Through it all you just need to remember what your day is going to be about. When the day comes, no matter how much you spend or who contributed won’t matter. You and your partner will always be the focus.

And maybe its a good thing she’s getting married before you! She won’t be able to talk about her wedding plans and what they’re going to do. Your family will already know how her wedding went and your other guests won’t really care. They might tell her congrats and move on! 

Post # 14
Member
3195 posts
Sugar bee
  • Wedding: October 2010

I don’t understand brides who expect their parents to pay for wedding related items. 

Adults pay their own way and they never EXPECT cash from parents. 

It is sad that you cannot be happy for your mother. As a grown woman, it is time to accept that your mother’s world no longer revolves around you.

Being an only daughter is no excuse; I am the only daughter out of four children and I still do not expect handouts from my parents.
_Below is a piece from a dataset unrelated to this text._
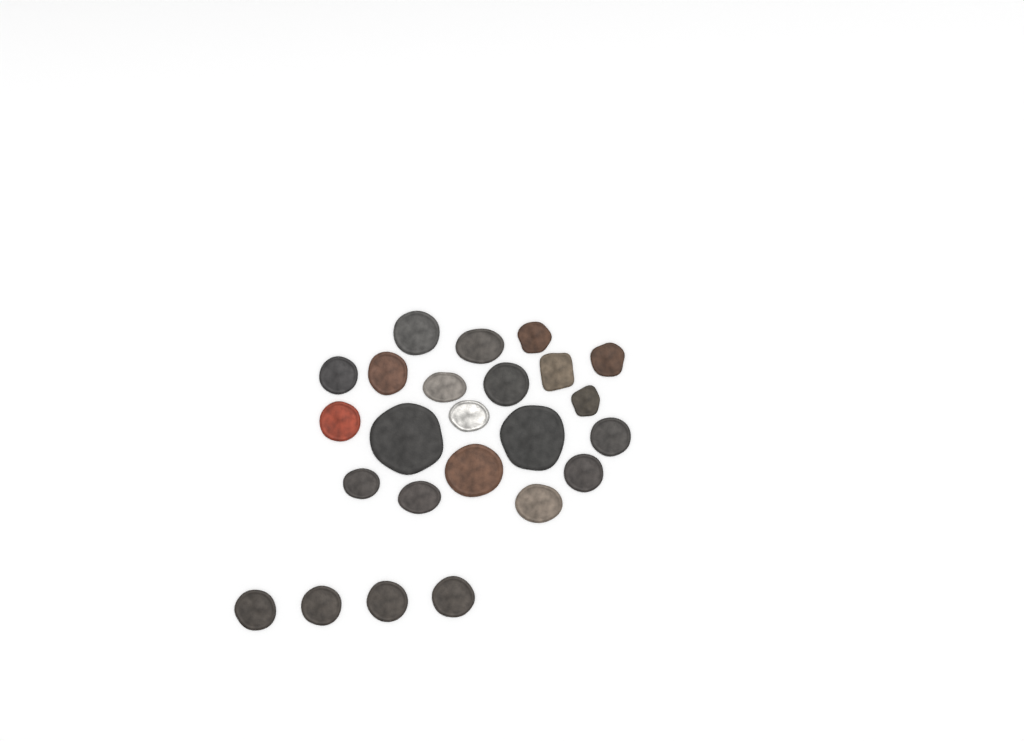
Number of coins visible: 24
I don’t know what “principle” you are referring to, unless you are speaking of the “spoiled adult child” principle. 

Post # 15
Member
1613 posts
Bumble bee
  • Wedding: September 2012

Thrburko89: 

1.  Good for you for venting here instead of in real life.  

2.  You and your partner are adults.  Your respective parents, regardless of their financial situation, owe you nothing towards paying for your wedding.  Of course, an offer of help is lovely and kind, as you said.  But really her finances have nothing to do with you or your wedding.

3.  You and your partner are adults.  Your respective parents, have reared you to adulthood, are now free to “do them” and prioritize their needs. Your mom being excited about her (third) wedding is just as valid as you being excited about your (first) wedding.  

4.  There’s plenty of excitement to go around for everyone, and life isn’t a competition.  You will have an amazing wedding and hopefully so will your mom.  Her wedding being sooner than yours is reasonable given her stage in life.

5.  I realize this is a vent and I’m not meaning to rain on your parade or chastize you, so I hope this just gives you some food for thought and maybe you can see another way to view the situation that is healthier for you and your relationship with your mom.

ETA: Oh jeez, I didn’t read the other responses first, so sorry I’m kinda beating a dead horse here.